Pros and cons to latest GOP health care proposal

Pros and cons to latest GOP health care proposal

Each time a draconian plan pops up, advocates for healthcare and seniors - and grassroots opponents - grab their mallets and pound them back into their holes. "The proposal fails to protect the health care coverage and consumer protections available under current law".

The mallets are already pounding on this one - and that should be no surprise.

The Affordable Care Act was not flawless, but it was a big step in the right direction. Sixty percent of the public thinks it is a "good thing" that the last Senate plan failed, and almost as many (57%) want Republicans and Democrats to work together on improvements to the ACA, according to the latest Kaiser Health Tracking Poll. Lindsey Graham, R-S.C.; Bill Cassidy, R-La.; Dean Heller, R-Nev.; and Ron Johnson, R-Wis. would focus on block grants to the states. The grants would replace the funds now being used for the ACA's Medicaid expansion and for subsidies to help people buy insurance via the marketplace exchanges. "I think the price will actually be lower". And the key differentiator is very simple: states that accepted the ACA's Medicaid expansion are going to lose to one extent or another, and states that Just Said No will be (relatively speaking) rewarded. However, the Center on Budget and Policy Priorities, which has been critical of GOP plans, says taking the block grant and per capita provisions together, Iowa would lose $525 million in 2026. The initial cap would rise more slowly than the projected growth in per-beneficiary spending states will experience.

Approved by the state's Republican-controlled Legislature and then Gov. Mike Beebe, a Democrat, in 2013, Arkansas' Medicaid expansion took advantage of enhanced federal funding under the Affordable Care Act to extend insurance coverage to adults with incomes of 138 percent of the poverty level: $16,643 for an individual, for instance, or $33,948 for a family of four.

That was Hutchinson's primary objection to earlier legislation this summer, known as the Better Care Reconciliation Act, that would have phased out federal support for Medicaid expansion. Also, waivers of essential health benefits will mean patients may not have access to coverage for services pertinent to treating their conditions. "We sincerely urge the Senate to take short-term measures to stabilize the health insurance market by continuing to fund cost sharing reduction payments".

The block grants would come with few strings.

Hutchinson, who said he helped craft the legislation along with fellow Republican Govs.

Some Republican governors who rejected BCRA have embraced Graham-Cassidy because it would give them greater control of their Medicaid programs.

It would weaken protections for people with pre-existing conditions, by allowing states to waive the ACA's prohibition against charging higher premiums based on those conditions - including maternity care, hospitalization, mental health, and substance abuse - which would allow insurers to market junk policies to their customers.

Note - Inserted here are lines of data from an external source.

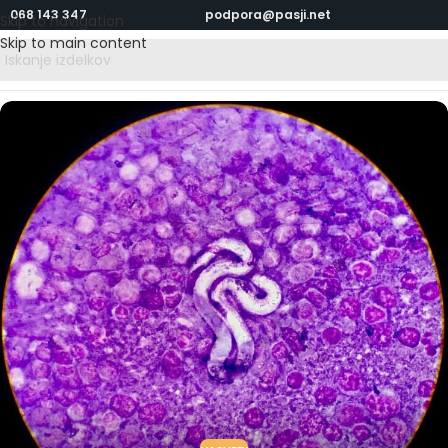
068 143 347
podpora@pasji.net
Skip to navigation
Skip to main content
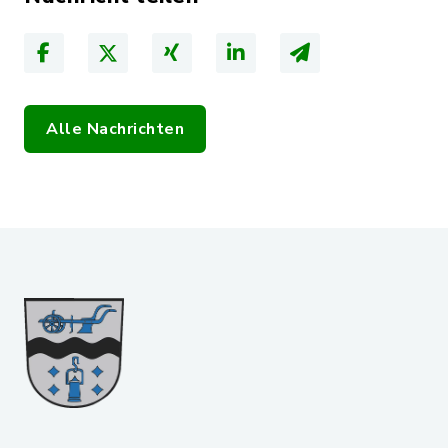
Alle Nachrichten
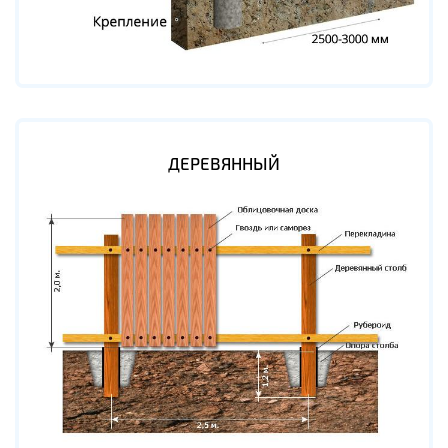
ДЕРЕВЯННЫЙ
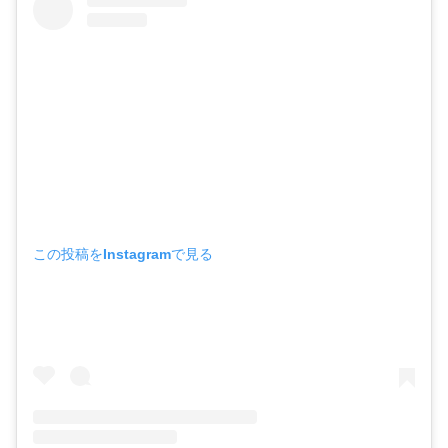
この投稿をInstagramで見る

We have seen the effects of this kind of reform here in Kansas with the Brownback tax cut experiment over the last five years, and the effects on state services do not give reason for hope for states to save us from hard choices on health care.

"The states are enticed by the notion of flexibility", said Rosenbaum. But many others have said they are still considering it, and it's won favor with numerous conservatives and moderates.